### EXERCISE BRIEF:
Lines from the one containing "ring dip: (188, 247)" through the last line of the records below are to be repeated exactly.

### DATA TO EXAMINE:
--- START ---

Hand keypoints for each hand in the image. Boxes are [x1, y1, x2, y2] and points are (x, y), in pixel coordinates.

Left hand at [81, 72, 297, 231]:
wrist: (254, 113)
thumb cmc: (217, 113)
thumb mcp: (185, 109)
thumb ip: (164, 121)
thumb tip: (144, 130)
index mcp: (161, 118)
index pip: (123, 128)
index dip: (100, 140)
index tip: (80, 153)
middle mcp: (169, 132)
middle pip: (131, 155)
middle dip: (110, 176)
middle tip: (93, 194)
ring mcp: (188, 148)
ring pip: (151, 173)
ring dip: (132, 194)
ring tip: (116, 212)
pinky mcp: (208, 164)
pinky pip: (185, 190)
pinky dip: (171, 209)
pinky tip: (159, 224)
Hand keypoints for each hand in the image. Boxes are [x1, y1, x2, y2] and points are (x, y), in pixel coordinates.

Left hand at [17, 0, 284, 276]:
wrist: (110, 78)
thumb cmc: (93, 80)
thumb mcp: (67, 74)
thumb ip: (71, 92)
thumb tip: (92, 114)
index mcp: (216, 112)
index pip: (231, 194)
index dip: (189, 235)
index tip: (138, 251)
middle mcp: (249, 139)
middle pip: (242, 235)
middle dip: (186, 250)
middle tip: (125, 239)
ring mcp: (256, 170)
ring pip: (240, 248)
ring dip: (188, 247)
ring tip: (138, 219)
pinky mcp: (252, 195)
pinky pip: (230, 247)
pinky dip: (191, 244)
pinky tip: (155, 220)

--- END ---

### RESPONSE:
ring dip: (188, 247)
ring tip: (138, 219)
pinky mcp: (252, 195)
pinky pip: (230, 247)
pinky dip: (191, 244)
pinky tip: (155, 220)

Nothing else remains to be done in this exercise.